As it turns out, my fears were, for the most part, unfounded. Because upon listening to
Southside, I discovered it quite neatly fits into a genre I’m much more familiar with: yelpy 2010s millennial pop. Don’t be fooled by the slick, sterile banjos ‘n’ fiddles, folks. Sam Hunt belongs not with contemporary country singers like Tyler Childers, Chris Stapleton and Jason Isbell, or even really with twang-pop pretty boys like Kane Brown or Hunter Hayes. No, Southside is, to my ears at least, much more comparable to the flashy, sugar-rush mainstream popsmiths of five-ish years ago- your American Authors, your Echosmiths, dare I say even your Tove Los. Sam Hunt seems to fancy himself country music’s answer to Drake, but here, if anything, he’s the Imagine Dragons guy wearing a ten-dollar cowboy costume.
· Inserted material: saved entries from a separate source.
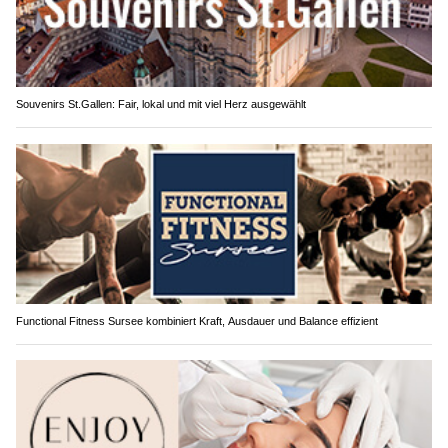
Souvenirs St.Gallen: Fair, lokal und mit viel Herz ausgewählt
Functional Fitness Sursee kombiniert Kraft, Ausdauer und Balance effizient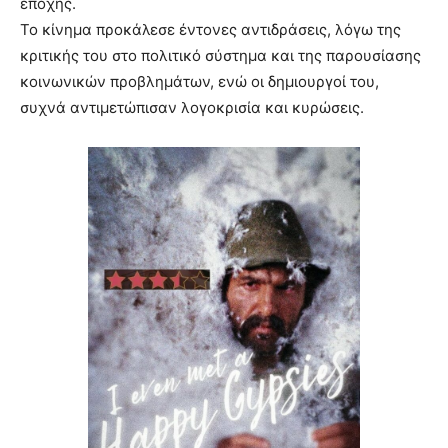
εποχής.
Το κίνημα προκάλεσε έντονες αντιδράσεις, λόγω της
κριτικής του στο πολιτικό σύστημα και της παρουσίασης
κοινωνικών προβλημάτων, ενώ οι δημιουργοί του,
συχνά αντιμετώπισαν λογοκρισία και κυρώσεις.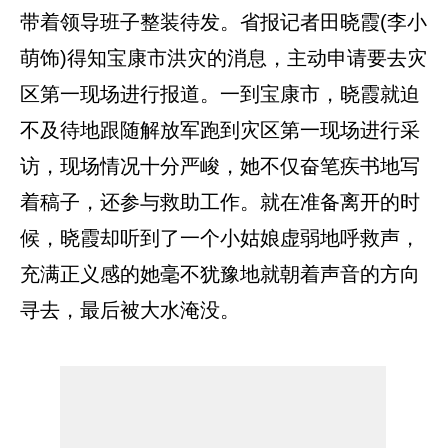
带着领导班子整装待发。省报记者田晓霞(李小
萌饰)得知宝康市洪灾的消息，主动申请要去灾
区第一现场进行报道。一到宝康市，晓霞就迫
不及待地跟随解放军跑到灾区第一现场进行采
访，现场情况十分严峻，她不仅奋笔疾书地写
着稿子，还参与救助工作。就在准备离开的时
候，晓霞却听到了一个小姑娘虚弱地呼救声，
充满正义感的她毫不犹豫地就朝着声音的方向
寻去，最后被大水淹没。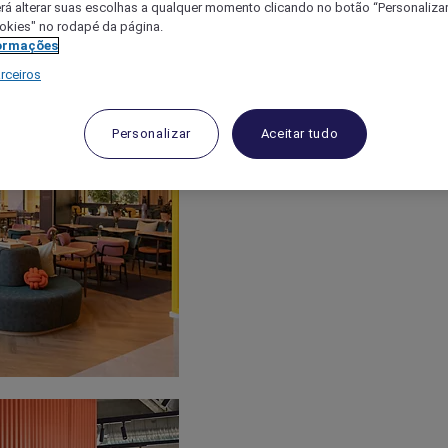
á alterar suas escolhas a qualquer momento clicando no botão “Personalizar”
ookies" no rodapé da página.
ormações
rceiros
Personalizar
Aceitar tudo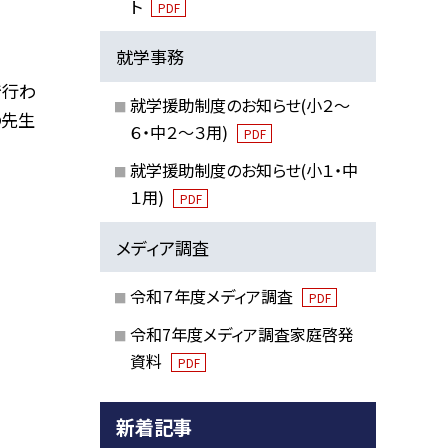
ト
PDF
就学事務
で行わ
就学援助制度のお知らせ(小２～
の先生
６・中２～３用)
PDF
就学援助制度のお知らせ(小１・中
１用)
PDF
メディア調査
令和７年度メディア調査
PDF
令和7年度メディア調査家庭啓発
資料
PDF
新着記事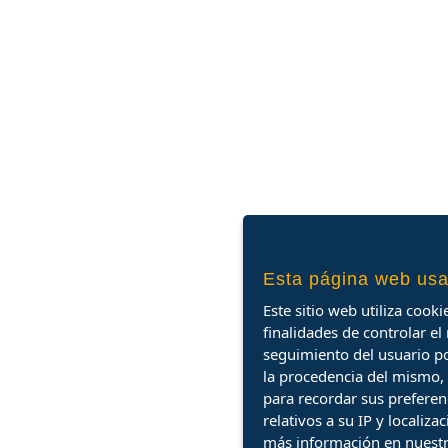
Esta página web usa
Este sitio web utiliza cooki
finalidades de controlar el
seguimiento del usuario po
la procedencia del mismo, 
para recordar sus preferenc
relativos a su IP y localiz
más información en nuest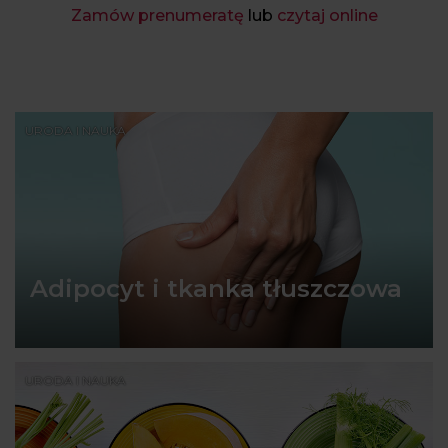
Zamów prenumeratę
lub
czytaj online
URODA I NAUKA
Adipocyt i tkanka tłuszczowa
URODA I NAUKA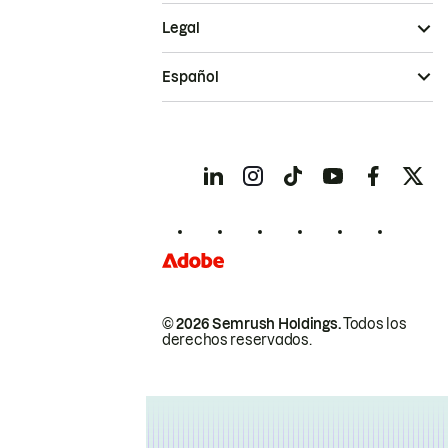
Legal
Español
© 2026 Semrush Holdings.
Todos los
derechos reservados.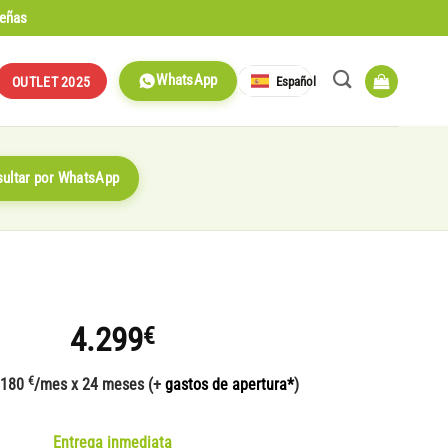
señas
WhatsApp
Español
OUTLET 2025
ultar por WhatsApp
4.299
€
€
 180
/mes x 24 meses (+
gastos de apertura*
)
Entrega inmediata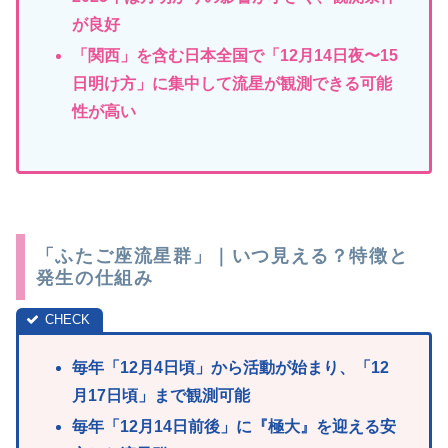
が良好
「関西」を含む日本全国で「12月14日夜〜15
日明け方」に集中して流星が観測できる可能
性が高い
「ふたご座流星群」｜いつ見える？特徴と
発生の仕組み
毎年「12月4日頃」から活動が始まり、「12
月17日頃」まで観測可能
毎年「12月14日前後」に『極大』を迎える安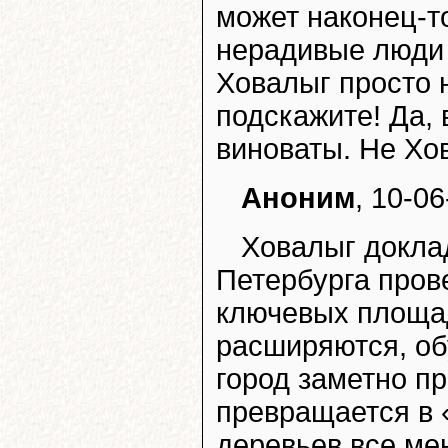
может наконец-то
нерадивые люди 
Ховалыг просто н
подскажите! Да, 
виноваты. Не Хо
Аноним
, 10-0
Ховалыг доклад
Петербурга прове
ключевых площад
расширяются, об
город заметно пр
превращается в 
деревьев все ме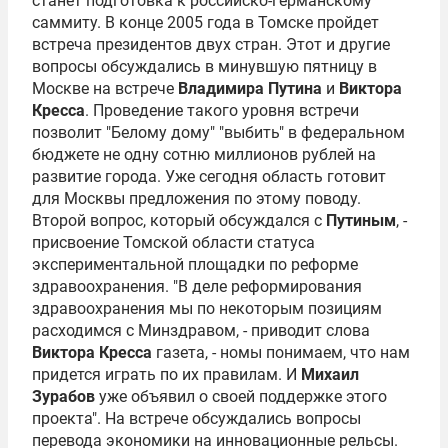
станет подготовка к российско-германскому
саммиту. В конце 2005 года в Томске пройдет
встреча президентов двух стран. Этот и другие
вопросы обсуждались в минувшую пятницу в
Москве на встрече
Владимира Путина
и
Виктора
Кресса
. Проведение такого уровня встречи
позволит "Белому дому" "выбить" в федеральном
бюджете не одну сотню миллионов рублей на
развитие города. Уже сегодня область готовит
для Москвы предложения по этому поводу.
Второй вопрос, который обсуждался с
Путиным
, -
присвоение Томской области статуса
экспериментальной площадки по реформе
здравоохранения. "В деле реформирования
здравоохранения мы по некоторым позициям
расходимся с Минздравом, - приводит слова
Виктора Кресса
газета, - номы понимаем, что нам
придется играть по их правилам. И
Михаил
Зурабов
уже объявил о своей поддержке этого
проекта". На встрече обсуждались вопросы
перевода экономики на инновационные рельсы.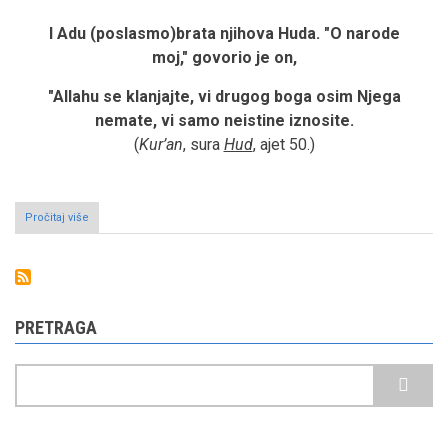
I Adu (poslasmo)brata njihova Huda. "O narode
moj," govorio je on,
"Allahu se klanjajte, vi drugog boga osim Njega
nemate, vi samo neistine iznosite.
(
Kur’an
, sura
Hud
, ajet 50.)
Pročitaj više
o
Narod
Ad
PRETRAGA
Pretraga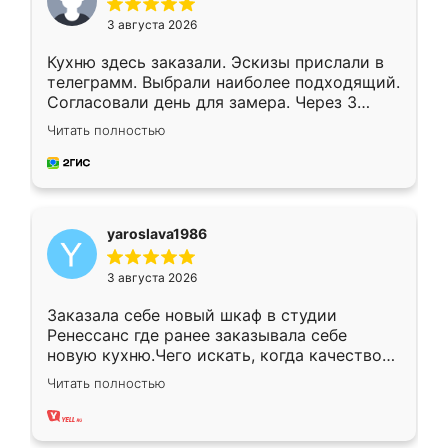
3 августа 2026
Кухню здесь заказали. Эскизы прислали в
телеграмм. Выбрали наиболее подходящий.
Согласовали день для замера. Через 3
недели кухня была уже готова. Остались
Читать полностью
довольны работой. Спасибо Ренессанс
мебель за качественную работу!
yaroslava1986
3 августа 2026
Заказала себе новый шкаф в студии
Ренессанс где ранее заказывала себе
новую кухню.Чего искать, когда качеством
вполне довольна. Служит кухня уже почти
Читать полностью
два года, нареканий нет.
Listen, really listen to these songs. Imagine “Young Once” with Dan Smith’s slightly overwrought British accent and presto, it’s a Bastille song, no further changes needed. Ask yourself if those warbling synth-vocal chirrups in the chorus of “Kinfolks” would sound more at home behind Garth Brooks or Adam Levine. Consider just how naturally “Drinkin’ Too Much” would slot into a Twenty-One Pilots album, right down to the humiliatingly earnest spoken verses. And if you enjoy any of the artists I’m name-dropping, rest assured that Hunt hardly manages to elevate their respective styles through his unenthused, grumbly vocal delivery or his clumsy insertion of pandering country buzzwords. Like I said, my knowledge of current pop-country is far from encyclopedic, but if even half of it is as interchangeable with its city-slicker contemporaries as
Southside is, it’s a wonder Music City still bothers with its fascistic control of country radio.
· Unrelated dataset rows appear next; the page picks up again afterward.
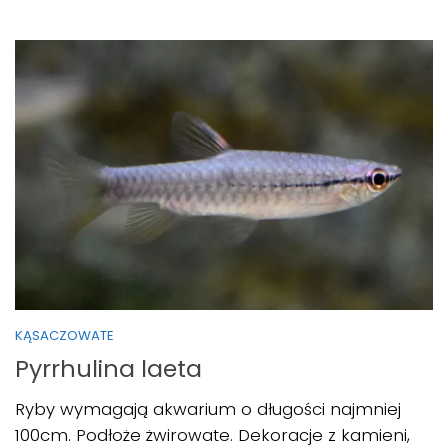
KĄSACZOWATE
Pyrrhulina laeta
Ryby wymagają akwarium o długości najmniej
100cm. Podłoże żwirowate. Dekoracje z kamieni,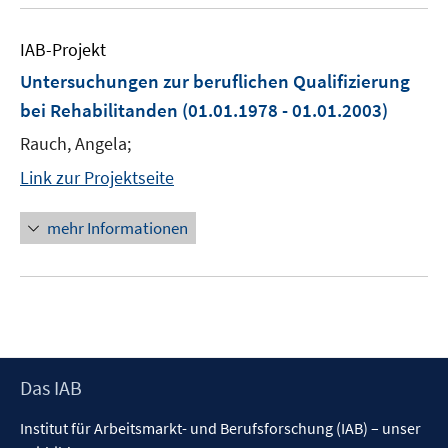
IAB-Projekt
Untersuchungen zur beruflichen Qualifizierung
bei Rehabilitanden
(01.01.1978 - 01.01.2003)
Rauch, Angela;
Link zur Projektseite
mehr Informationen
Footer
Das IAB
Inhalt
Institut für Arbeitsmarkt- und Berufsforschung (IAB) – unser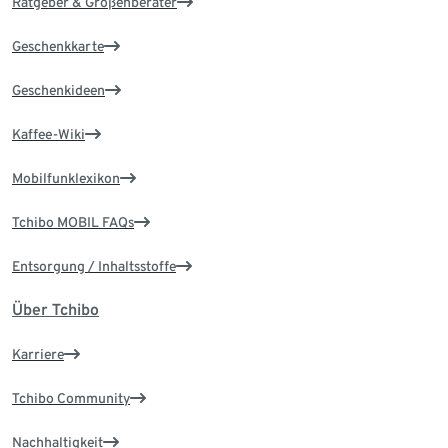
Ratgeber & Größenberater
Geschenkkarte
Geschenkideen
Kaffee-Wiki
Mobilfunklexikon
Tchibo MOBIL FAQs
Entsorgung / Inhaltsstoffe
Über Tchibo
Karriere
Tchibo Community
Nachhaltigkeit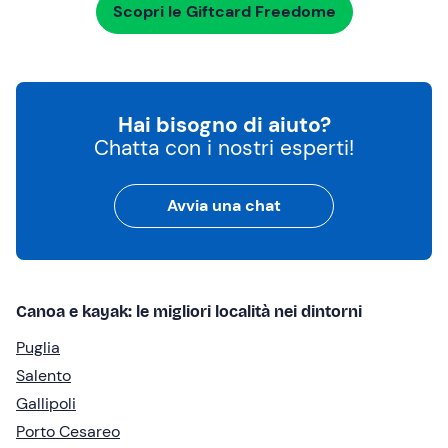
Scopri le Giftcard Freedome
Hai bisogno di aiuto?
Chatta con i nostri esperti!
Avvia una chat
Canoa e kayak: le migliori località nei dintorni
Puglia
Salento
Gallipoli
Porto Cesareo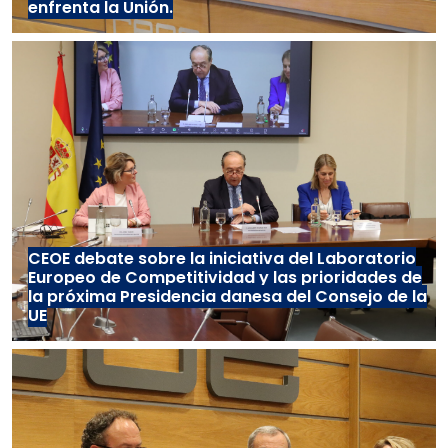
enfrenta la Unión.
CEOE debate sobre la iniciativa del Laboratorio
Europeo de Competitividad y las prioridades de
la próxima Presidencia danesa del Consejo de la
UE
But, even assuming for the moment that references to Nashville and whiskey and a butchered vintage honky-tonk sample are enough to make an album “country”, this album is, put lightly, not exactly the second coming of Waylon Jennings. I’d love to say the meatheaded ‘hips like HUH-NAYYYY’ sexuality of “Body Like a Back Road” was
Southside’s songwriting nadir, but the oversharing drunk text-isms of “Drinkin’ too Much” and the leering, pushy “Hard to Forget” both give it some stiff competition, and the condescending “That Ain’t Beautiful” leaves all three in the dust with a sniffy, judgemental excoriation of some girl who Hunt thinks is, I don’t know, partying too much or something. Country is a genre that tends to lean hard on lyricism and songcraft. Many of the best songs in the genre are actual stories, real or imagined events spun into sharply detailed, immediately memorable tunes. Sam Hunt’s woefully underdeveloped songwriting on this album isn’t particularly impressive regardless of context, but within the confines of country music it fares even worse.
Hunt’s saving grace as a songwriter, and arguably the foundation of his entire career, is his ear for hooks, and
Southside does indeed come up with a handful of passable pop choruses. “Body Like a Back Road” is still insidiously earwormy, and “Kinfolks” and “Hard to Forget” are at least competent in their construction, despite all of them suffering from the same shoddy production that plagues the rest of the album. And hey, “2016” manages to muster a whiff of convincing country flavor for a tolerable slow-burn of an opener. I could see that being one of the weaker songs on a half-decent mainstream country record. Other than that, this thing is a total wash. The songs simply can’t scrounge up enough pleasing melody to counterbalance the under-cooked and consistently douchey songwriting, the atrocious mixing and mastering, or the grating, already-outdated melange of genres and styles. If you’ve heard even a single country song with a snap beat and more than 15 minutes of pop radio in the last 7 years, rest assured that not only is
Southside nothing good, it’s not even anything new.